Где они теперь? Те, кто чуть позже составил ядро литературного объединения "Аллея АП": Миша Володин, Леня Шехман, Коля Кодол, Боря Серегин, Вера Стремковская, Марк Мерман, Дима Строцев, Наташа и Алексей Мартыновы? Америка, Германия, Израиль... Нет, кто-то еще в Минске, но... Много воды утекло.
А пока — пока они вместе. Пишут, поют, слушают. "Все друг друга любят". Вместе встречают дни рождения. Вместе ездят на фестивали. Вместе побеждают.
Казанцева с ними. Отныне и навсегда — она с ними. Жизнь только начинается. Она уже не сидит в своем НИИ допоздна и с первым звонком спешит не домой — в клуб или на "Аллею". А по пятницам приходит на работу в штормовке и с рюкзаком: каждые выходные они ездят в лес.
Рассказывая об этом времени, времени надежд и исполнения желаний, Лена оживляется и забывает про диктофон: "Я была глупая и счастливая".

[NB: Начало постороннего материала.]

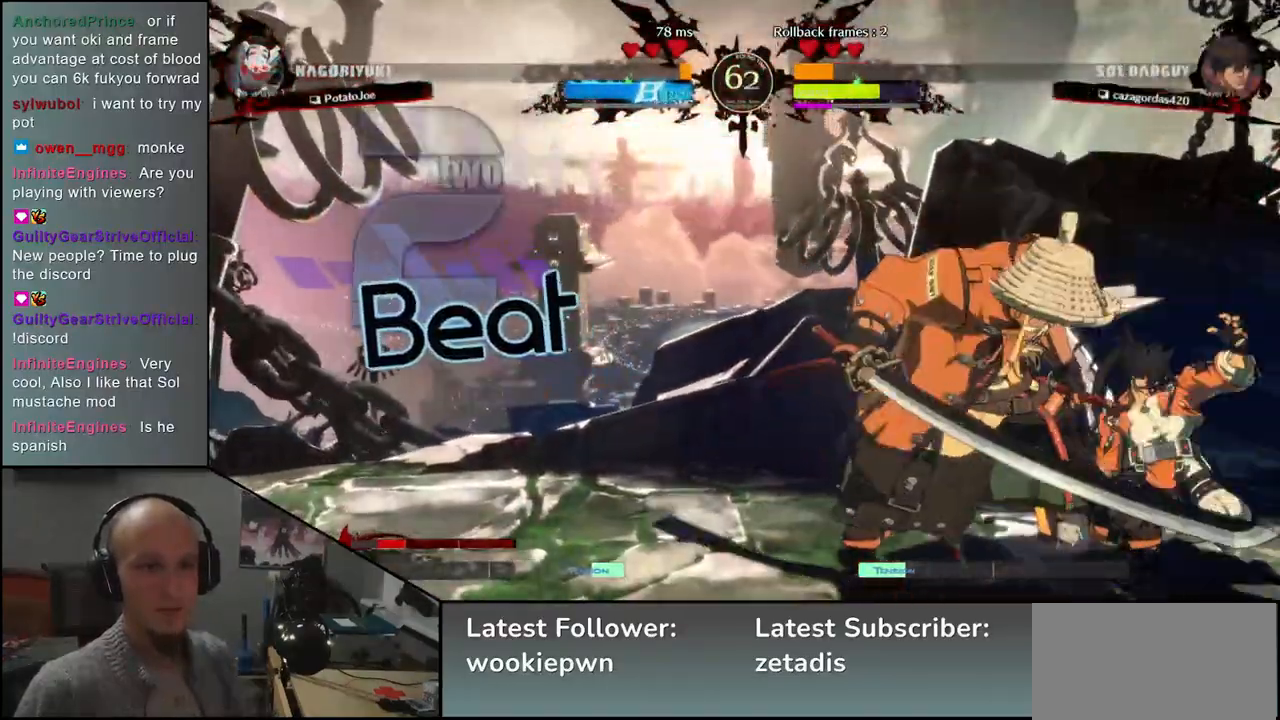
{"buttons": [], "left_stick": "center", "events": [[100, "TRIANGLE", "down"], [183, "TRIANGLE", "up"], [317, "TRIANGLE", "down"], [400, "TRIANGLE", "up"]]}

В 88-ом году на Всесоюзном фестивале авторской песни в Таллине она занимает первое место (второе — Мерман, третье — Кодол). Много позже, в интервью питерским журналистам, Сергей Никитин (бывший тогда в жюри фестиваля) скажет: "Я запомнил ее сразу и навсегда". Пела она в Таллинне "Проходят годы стороной".
"У меня было тогда полторы хорошие песни". Это она скромничает, конечно. От того времени остались "Прошу — достаньте мне звезду", "Тяжелей тебе от моих стихов...", "От Москвы до Саратова"...
Вернувшись в Минск, она выступает с первым авторским концертом, (вместе со Строцевым, уже тогда занявшим в ее жизни особое место: "Он меня берег и выращивал"). Едва не каждый день ходит на "Аллею", где до полного изнеможения, до хрипоты поют, читают стихи, спорят. Время, до предела насыщенное событиями, встречами, поездками. Бессонные ночи за разговорами и чтением толстых "перестроечных" журналов. На работе ей все чаще "ставят на вид": "У всех чертежи, а у меня — две линеечки".
Однажды они засиделись допоздна на чьей-то квартире и остались ночевать. В три часа ночи сонная Казанцева бродила по чужой квартире в поисках будильника, переступая через спящих на полу друзей и случайных знакомых. А уже в 6.00 она в гордом одиночестве пила на кухне наспех сваренный кофе, до глубины души пораженная только что сделанным открытием: никто, кроме нее, не спешил на работу.
Через несколько дней она положила на стол начальнику заявление. Коллеги уговаривали ее одуматься и остепениться.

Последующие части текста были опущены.